The ALJ determined the results of the field sobriety tests should be disregarded.
II. Standards of Review
Plager asserts the DOT's decision was not supported by substantial evidence in the record. Evidence is substantial if a reasonable person would find it adequate to reach a given conclusion. Burns v. Bd. of Nursing, 495 N.W.2d 698, 699 (Iowa 1993). The question is not whether the evidence might support a different finding, but whether it supports the findings actually made. St. Luke's Hosp. v. Gray, 604 N.W.2d 646, 649 (Iowa 2000).
III. Analysis
The only issue on appeal is whether the DOT's conclusion that the arresting officer had reasonable grounds to believe Plager was driving under the influence is supported by substantial evidence. Iowa Code § 321J.6(1) (2001). The reasonable grounds test "is met when the facts and circumstances known to the officer at the time action was required would have warranted a prudent person's belief that an offense had been committed." Ramsey v. Iowa Dept. of Transp., Motor Vehicle Division, 576 N.W.2d 103, 107 (Iowa 1998).
Plager contends the arresting officer could not have had reasonable grounds to conclude he was driving under the influence because (1) he reached his conclusion based on circumstantial facts that were equally indicative of innocence; and (2) the facts the deputy relied upon were uncorroborated by any other evidence. Plager also generally contends the evidence was not of sufficient quantity and quality to constitute substantial evidence.
We agree the record concerning Plager's state of intoxication at the time of the stop was conflicting. However, it is the agency's duty, not ours, to resolve conflicts in the testimony. Elliot v. Iowa Dep't of Transp., 377 N.W.2d 250, 256 (Iowa Ct.App. 1985). The agency chose to accept the officer's testimony over the statements of the other witnesses, finding his testimony more credible. We are not at liberty to reassess the weight accorded the evidence. See Burns, 495 N.W.2d at 699. We also are not free to reevaluate credibility determinations made by the agency. See Benning v. Iowa Dept. of Transp., 441 N.W.2d 372, 373 (Iowa 1989). The district court made the following observations in concluding that the agency's decision is supported by substantial evidence:
Petitioner was operating a motor vehicle at the speed of 71 miles per hour in a 55 mile per hour zone.
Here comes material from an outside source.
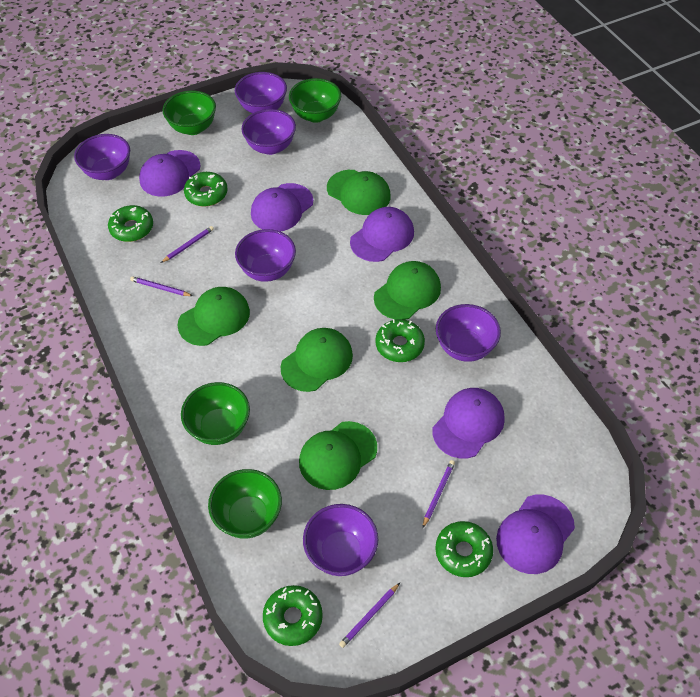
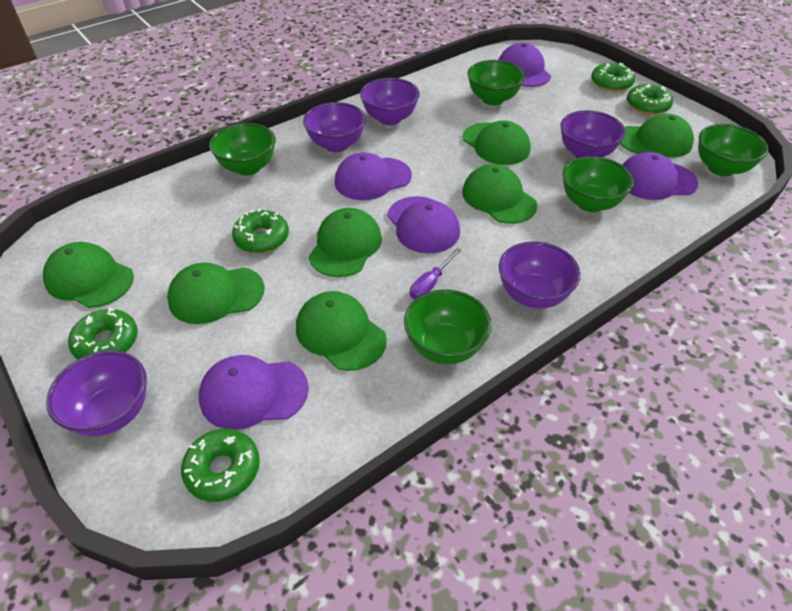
green bowl: [163,90,216,135] [181,382,250,445] [208,469,282,539] [289,78,341,123] = 4 -> [209,123,276,176] [404,289,491,364] [467,60,525,105] [562,156,634,212] [698,124,769,176] = 5
green cap: [178,287,250,346] [281,328,353,392] [299,421,377,490] [327,170,391,215] [374,261,441,320] = 5 -> [43,242,134,308] [167,263,265,324] [296,291,387,371] [309,208,382,277] [462,120,531,165] [462,164,537,224] [620,114,694,157] = 7
purple bowl: [74,134,130,180] [235,72,287,113] [235,229,296,282] [242,109,296,155] [303,504,378,576] [436,304,501,362] = 6 -> [46,351,147,436] [303,102,366,152] [360,78,420,125] [499,241,581,308] [560,110,626,158] = 5
purple pencil: [130,276,193,296] [161,226,214,263] [339,583,400,648] [422,460,455,529] = 4 -> none = 0
purple screwdriver: none = 0 -> [410,248,461,299] = 1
Upon being stopped by the officer, the officer detected a strong odor of alcohol, slurred speech, difficulty producing his registration and insurance documents, and poor balance. Petitioner admitted having consumed alcohol and failed all field sobriety tests.
Plager is critical of the district court for relying on the results of field sobriety tests specifically rejected by the agency. The record reveals the agency discounted the results of the three field sobriety tests which Plager performed before his arrest. Even if this evidence is not considered, we conclude the remaining evidence clearly satisfies the reasonable grounds test. Ramsey v. Iowa Dept. of Transp., 576 N.W.2d at 107.